# [What is expected]
Among the entries below, only the lines starting at the one with "There’s no shortage" and ending at the one with "work for them’", both included, are to be printed exactly.

(Records excerpted from a collection)
● ● ● ● ●

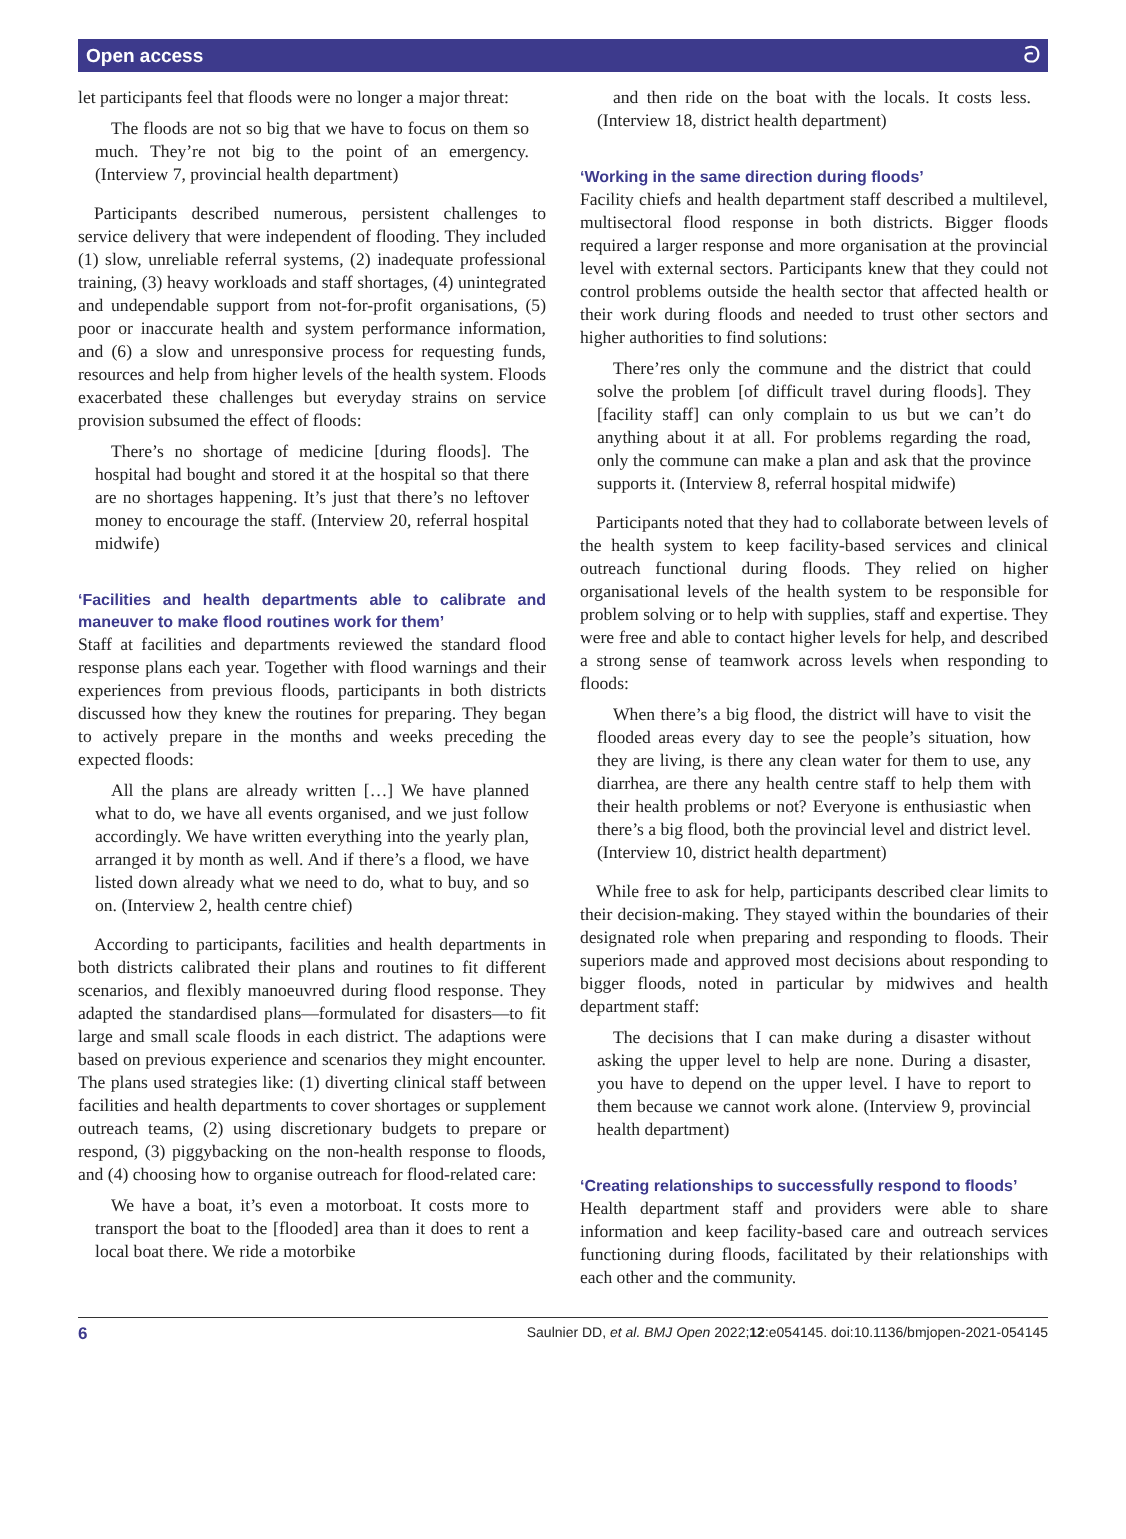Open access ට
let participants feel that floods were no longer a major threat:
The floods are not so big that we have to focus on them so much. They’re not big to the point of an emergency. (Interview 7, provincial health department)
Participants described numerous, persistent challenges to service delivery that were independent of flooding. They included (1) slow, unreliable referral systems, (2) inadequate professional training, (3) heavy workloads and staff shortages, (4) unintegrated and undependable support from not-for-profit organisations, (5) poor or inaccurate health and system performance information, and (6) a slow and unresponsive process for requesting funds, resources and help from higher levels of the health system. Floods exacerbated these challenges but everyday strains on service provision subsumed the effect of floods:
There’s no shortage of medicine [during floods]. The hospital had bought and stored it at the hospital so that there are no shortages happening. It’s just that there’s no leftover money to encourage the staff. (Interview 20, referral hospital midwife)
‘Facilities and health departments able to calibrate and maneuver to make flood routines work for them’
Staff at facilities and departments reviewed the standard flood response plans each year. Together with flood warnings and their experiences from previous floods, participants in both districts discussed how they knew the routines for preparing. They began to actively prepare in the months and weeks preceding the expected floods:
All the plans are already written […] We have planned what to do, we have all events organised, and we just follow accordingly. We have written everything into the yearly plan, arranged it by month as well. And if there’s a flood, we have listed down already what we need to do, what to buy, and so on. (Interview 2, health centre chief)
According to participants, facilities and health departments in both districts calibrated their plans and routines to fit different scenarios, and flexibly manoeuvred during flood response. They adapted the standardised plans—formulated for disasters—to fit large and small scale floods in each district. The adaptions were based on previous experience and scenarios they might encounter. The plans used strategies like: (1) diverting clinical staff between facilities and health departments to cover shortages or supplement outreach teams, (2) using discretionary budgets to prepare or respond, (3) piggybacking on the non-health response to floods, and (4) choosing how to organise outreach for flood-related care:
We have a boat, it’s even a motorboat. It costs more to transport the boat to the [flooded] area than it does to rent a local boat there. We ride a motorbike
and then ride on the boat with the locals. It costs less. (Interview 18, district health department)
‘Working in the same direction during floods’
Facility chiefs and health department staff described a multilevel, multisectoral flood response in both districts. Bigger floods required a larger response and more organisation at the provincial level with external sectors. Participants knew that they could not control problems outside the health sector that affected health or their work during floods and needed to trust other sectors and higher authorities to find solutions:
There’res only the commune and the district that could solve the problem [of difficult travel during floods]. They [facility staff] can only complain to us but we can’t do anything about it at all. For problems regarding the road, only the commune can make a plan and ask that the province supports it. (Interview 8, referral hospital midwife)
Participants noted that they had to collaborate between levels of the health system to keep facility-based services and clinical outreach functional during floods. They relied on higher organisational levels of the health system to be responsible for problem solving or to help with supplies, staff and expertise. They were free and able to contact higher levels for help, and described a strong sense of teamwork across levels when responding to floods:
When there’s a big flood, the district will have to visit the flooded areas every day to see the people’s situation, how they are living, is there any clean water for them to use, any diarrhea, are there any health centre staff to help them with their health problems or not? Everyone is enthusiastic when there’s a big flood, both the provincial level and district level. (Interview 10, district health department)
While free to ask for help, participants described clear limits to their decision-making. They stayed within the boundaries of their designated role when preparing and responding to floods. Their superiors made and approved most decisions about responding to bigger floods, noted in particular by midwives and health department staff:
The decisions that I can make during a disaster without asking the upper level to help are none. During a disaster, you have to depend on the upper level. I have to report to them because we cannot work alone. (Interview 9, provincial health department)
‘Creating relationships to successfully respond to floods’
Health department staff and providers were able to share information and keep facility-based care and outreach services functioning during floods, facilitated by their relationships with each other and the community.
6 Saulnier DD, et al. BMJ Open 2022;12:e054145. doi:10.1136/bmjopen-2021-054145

● ● ● ● ●

# [Final answer]
There’s no shortage of medicine [during floods]. The hospital had bought and stored it at the hospital so that there are no shortages happening. It’s just that there’s no leftover money to encourage the staff. (Interview 20, referral hospital midwife)
‘Facilities and health departments able to calibrate and maneuver to make flood routines work for them’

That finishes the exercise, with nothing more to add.